The most interesting tower of Moscow Kremlin with chimes and Christ in icons
The tower was constructed in 1491 during the reign of Ivan III by Pietro Antonio Solari. This is recorded in memorial inscriptions on the white stone plaques installed on the tower. The Spassky Gate was the main of the Kremlin gates and people worshipped it as sacred. It was forbidden to pass through it on horseback and men had to take off their headwear in front of the image of Christ the Redeemer that was painted on the outside of the tower and lightened by an everburning icon-lamp.

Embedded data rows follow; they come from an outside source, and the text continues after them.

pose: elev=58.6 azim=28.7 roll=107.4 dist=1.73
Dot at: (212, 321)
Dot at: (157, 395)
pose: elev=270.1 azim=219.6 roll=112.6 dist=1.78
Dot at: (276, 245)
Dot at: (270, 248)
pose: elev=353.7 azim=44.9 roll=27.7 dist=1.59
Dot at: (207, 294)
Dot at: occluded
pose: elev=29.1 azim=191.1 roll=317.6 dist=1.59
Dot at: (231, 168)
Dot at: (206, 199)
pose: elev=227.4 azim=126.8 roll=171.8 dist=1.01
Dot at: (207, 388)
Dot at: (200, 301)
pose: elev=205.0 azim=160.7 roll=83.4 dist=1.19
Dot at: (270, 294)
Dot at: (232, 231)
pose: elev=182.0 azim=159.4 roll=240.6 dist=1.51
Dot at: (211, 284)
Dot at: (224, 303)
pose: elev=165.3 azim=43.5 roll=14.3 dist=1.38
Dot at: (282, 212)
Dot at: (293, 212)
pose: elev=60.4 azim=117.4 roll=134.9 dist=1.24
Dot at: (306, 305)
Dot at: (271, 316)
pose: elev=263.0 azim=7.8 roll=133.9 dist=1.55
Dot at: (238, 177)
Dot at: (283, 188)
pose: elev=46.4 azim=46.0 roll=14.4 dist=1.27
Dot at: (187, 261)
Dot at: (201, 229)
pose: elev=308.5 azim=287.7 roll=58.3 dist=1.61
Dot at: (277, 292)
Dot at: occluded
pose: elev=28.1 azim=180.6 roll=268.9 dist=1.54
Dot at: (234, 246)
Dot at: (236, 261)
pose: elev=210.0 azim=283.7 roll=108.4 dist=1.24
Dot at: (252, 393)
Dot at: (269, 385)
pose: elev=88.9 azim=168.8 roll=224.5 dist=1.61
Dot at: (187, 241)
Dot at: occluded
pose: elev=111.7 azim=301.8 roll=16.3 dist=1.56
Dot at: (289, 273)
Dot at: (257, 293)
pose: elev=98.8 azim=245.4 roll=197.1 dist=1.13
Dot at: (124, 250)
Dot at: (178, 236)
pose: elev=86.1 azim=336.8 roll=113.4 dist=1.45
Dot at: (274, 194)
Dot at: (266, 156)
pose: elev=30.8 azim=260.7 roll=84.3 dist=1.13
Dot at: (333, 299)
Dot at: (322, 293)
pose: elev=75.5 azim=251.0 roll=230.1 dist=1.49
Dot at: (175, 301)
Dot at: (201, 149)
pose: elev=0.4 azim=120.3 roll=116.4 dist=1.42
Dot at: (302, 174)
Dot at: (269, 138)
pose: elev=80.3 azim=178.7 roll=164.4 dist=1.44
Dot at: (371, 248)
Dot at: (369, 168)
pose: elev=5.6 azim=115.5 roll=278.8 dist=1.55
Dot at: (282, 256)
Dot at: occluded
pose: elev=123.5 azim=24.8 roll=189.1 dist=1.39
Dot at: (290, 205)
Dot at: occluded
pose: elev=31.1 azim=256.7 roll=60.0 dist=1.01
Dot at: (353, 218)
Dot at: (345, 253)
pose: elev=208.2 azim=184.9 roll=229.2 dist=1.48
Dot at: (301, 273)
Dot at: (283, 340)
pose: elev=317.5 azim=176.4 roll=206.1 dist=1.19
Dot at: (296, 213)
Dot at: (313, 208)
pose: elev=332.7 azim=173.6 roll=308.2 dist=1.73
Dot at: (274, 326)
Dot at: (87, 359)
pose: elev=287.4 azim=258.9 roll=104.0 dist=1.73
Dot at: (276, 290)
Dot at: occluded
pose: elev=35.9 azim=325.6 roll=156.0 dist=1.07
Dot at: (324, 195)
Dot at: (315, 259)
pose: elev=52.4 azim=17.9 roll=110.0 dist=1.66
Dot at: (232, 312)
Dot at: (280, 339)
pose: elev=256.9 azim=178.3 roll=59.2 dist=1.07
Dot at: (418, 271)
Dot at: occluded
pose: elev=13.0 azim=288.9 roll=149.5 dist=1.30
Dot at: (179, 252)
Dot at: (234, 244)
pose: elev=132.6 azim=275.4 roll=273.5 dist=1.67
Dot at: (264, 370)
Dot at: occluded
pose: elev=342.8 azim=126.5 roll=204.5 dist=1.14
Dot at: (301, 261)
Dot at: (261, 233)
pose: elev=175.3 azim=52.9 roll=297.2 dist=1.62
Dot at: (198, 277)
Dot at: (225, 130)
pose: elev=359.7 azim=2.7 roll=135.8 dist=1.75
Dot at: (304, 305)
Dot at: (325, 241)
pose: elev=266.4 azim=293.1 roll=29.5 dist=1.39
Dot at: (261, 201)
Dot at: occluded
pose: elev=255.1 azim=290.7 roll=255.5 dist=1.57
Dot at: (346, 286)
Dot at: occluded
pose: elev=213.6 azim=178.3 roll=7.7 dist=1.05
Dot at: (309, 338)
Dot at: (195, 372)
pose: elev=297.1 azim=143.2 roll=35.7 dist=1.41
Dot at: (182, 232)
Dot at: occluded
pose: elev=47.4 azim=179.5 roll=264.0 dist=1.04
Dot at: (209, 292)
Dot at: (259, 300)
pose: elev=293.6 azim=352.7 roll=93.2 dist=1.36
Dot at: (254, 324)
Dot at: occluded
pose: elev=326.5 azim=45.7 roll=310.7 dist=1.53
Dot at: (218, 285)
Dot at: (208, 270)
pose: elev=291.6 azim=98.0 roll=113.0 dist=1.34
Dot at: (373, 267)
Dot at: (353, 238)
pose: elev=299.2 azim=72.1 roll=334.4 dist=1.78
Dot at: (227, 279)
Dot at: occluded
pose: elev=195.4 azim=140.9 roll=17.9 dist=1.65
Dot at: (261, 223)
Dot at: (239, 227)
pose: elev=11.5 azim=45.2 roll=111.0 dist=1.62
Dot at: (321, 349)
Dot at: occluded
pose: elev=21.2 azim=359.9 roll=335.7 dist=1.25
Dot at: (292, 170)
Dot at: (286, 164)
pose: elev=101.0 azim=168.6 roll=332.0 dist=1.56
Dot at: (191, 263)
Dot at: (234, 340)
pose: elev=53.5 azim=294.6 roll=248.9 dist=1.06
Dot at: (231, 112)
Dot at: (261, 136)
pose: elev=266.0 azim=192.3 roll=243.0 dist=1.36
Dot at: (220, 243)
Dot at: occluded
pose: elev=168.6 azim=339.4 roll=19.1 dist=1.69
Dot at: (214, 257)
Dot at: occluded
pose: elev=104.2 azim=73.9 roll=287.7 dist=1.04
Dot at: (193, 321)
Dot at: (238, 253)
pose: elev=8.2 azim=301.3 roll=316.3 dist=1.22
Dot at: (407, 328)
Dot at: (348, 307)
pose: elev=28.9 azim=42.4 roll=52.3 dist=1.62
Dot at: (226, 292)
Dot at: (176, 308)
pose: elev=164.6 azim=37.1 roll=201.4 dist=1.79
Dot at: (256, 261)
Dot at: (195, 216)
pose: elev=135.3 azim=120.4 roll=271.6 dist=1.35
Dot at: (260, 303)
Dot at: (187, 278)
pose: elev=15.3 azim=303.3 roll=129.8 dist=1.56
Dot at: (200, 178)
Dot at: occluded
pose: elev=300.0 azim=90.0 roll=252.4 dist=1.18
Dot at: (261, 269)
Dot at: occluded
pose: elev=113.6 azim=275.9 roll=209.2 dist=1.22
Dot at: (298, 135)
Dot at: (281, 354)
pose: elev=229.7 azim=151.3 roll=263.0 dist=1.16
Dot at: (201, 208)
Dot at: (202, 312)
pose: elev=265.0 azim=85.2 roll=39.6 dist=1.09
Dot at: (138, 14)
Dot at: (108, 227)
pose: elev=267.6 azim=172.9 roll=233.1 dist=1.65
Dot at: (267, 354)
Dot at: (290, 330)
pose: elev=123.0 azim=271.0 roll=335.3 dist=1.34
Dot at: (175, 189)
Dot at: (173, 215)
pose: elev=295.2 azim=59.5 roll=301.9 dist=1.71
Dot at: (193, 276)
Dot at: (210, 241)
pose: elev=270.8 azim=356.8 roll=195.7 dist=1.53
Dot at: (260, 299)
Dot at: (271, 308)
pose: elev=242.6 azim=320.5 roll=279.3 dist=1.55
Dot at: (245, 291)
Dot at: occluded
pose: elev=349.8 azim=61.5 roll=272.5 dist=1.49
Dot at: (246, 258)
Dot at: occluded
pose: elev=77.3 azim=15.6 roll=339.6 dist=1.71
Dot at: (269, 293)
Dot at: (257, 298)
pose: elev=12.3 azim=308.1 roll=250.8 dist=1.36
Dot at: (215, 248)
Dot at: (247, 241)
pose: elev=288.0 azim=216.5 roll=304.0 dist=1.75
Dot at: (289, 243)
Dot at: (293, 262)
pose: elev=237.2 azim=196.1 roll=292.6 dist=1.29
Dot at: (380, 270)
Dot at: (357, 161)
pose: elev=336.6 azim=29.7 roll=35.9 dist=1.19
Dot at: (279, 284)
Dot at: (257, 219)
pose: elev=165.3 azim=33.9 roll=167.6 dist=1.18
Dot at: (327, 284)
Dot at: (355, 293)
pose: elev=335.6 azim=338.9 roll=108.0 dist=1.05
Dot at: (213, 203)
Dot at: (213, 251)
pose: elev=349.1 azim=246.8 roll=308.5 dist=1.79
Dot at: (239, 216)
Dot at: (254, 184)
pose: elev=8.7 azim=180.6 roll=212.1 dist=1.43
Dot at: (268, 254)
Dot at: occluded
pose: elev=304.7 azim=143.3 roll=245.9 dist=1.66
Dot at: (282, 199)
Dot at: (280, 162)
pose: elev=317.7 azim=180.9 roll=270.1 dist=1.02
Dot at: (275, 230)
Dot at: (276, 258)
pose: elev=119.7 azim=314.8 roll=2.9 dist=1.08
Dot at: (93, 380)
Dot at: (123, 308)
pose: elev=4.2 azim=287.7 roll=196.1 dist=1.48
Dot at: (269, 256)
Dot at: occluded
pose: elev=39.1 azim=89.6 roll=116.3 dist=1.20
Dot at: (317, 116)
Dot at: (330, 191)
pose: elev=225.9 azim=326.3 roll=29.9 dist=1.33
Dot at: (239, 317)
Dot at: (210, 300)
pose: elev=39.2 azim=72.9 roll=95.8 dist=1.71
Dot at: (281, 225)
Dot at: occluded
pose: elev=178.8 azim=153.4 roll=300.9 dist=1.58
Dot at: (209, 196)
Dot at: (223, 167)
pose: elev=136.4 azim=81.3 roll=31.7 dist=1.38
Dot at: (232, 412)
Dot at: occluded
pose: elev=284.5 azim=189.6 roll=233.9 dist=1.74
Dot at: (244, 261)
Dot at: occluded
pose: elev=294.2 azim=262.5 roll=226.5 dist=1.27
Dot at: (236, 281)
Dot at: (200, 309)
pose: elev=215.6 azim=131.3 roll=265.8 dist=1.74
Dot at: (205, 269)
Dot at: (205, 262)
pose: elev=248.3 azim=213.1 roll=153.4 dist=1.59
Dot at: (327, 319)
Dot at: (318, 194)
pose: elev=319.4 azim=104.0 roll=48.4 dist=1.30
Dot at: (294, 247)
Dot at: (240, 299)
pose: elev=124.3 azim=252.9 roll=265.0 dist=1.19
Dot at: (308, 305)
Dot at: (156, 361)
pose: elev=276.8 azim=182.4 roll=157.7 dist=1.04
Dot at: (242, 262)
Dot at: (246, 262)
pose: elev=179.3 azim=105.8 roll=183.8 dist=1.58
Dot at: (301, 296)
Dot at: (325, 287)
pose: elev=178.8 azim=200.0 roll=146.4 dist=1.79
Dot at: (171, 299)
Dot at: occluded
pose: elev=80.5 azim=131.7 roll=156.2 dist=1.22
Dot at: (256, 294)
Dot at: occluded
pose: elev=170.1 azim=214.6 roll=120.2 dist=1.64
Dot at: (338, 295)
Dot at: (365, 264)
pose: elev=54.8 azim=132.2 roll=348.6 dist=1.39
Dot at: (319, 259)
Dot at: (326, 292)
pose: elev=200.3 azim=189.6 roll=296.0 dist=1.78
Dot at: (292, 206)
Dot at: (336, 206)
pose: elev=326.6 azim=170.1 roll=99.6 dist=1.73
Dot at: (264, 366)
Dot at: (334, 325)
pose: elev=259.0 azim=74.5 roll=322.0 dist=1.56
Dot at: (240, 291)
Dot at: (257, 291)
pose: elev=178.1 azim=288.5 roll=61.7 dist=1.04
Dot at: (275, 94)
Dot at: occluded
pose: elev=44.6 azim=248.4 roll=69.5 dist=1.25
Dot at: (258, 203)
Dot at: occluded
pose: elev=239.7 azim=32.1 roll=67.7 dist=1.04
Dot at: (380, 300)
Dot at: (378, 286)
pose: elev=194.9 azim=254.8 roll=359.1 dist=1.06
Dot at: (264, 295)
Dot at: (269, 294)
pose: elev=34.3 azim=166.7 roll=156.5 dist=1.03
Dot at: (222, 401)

Every procession went from Kremlin through this gate and every Russian ruler starting with tzar Mikhail Fyodorovich Romanov (reign 1613-1645) solemnly passed through it before their coronation.
New clock on the Spassky Tower was made in 1625 under the guidance of Christopher Galloway, an English mechanic and watchmaker. At that time it played the music and measured the daytime and the nighttime though it didn’t have hands back then. The present clock was made in 1852 by Budenop brothers.
In 1996, during Boris Yeltzin’s inauguration the chimes played again after being silent for 58 Soviet years. Now, at 12 and 6 o’clock they played ‘Patriotic Song’, and at 3 and 9 o’clock — ‘Glorify’ choir melody from opera ‘Life for Tzar’ (both by Mikhail Glinka).
The image of Spas Smolensky (or 'the Saviour from Smolensk' in English) is considered to be the first Russian icon of ‘the Savior with his adepts falling down’ type. It was painted in gratitude for conquering Smolensk and placed above the Frolovsky Gate of Kremlin in 1514. In 1521 it was replaced by a fresco painted on the wall facing the Red Square to commemorate the rescue from the siege of Mehmed-Giray’s army.
On the August 25, 2010 it was reported that restoration of Spas Smolensky icon was finished and it was ready for opening. The restorers found out that the older image had been painted against the yellow (ocher) background while the newer one was painted on golden background.
The tower was crowned with a figure of two-headed eagle till 1935 when it was replaced with a red star. The first Spassky Tower Star, bigger than the present one, was made of copper, coated with gold and encrusted with Ural gems.
The Tower was named Spassky after its icons of Spas Smolensky and Spas Nerukotvorny (literally from Russian 'The Saviour Not Made By Hand') which were placed above the gates at the both sides of the tower. The icons on the tower had been considered lost for the long time after the 1917 Revolution until they were found under the plaster during restoration.
Another name of the Spassky Tower is Frolovsky (after the church facing the Kremlin Gate).
The tower’s height is 67 m or 71 m with the star.
The clock-face exceeds 6 m in diameter. Its minute and hour hands are 3.27 m long and 2.97 m long respectively.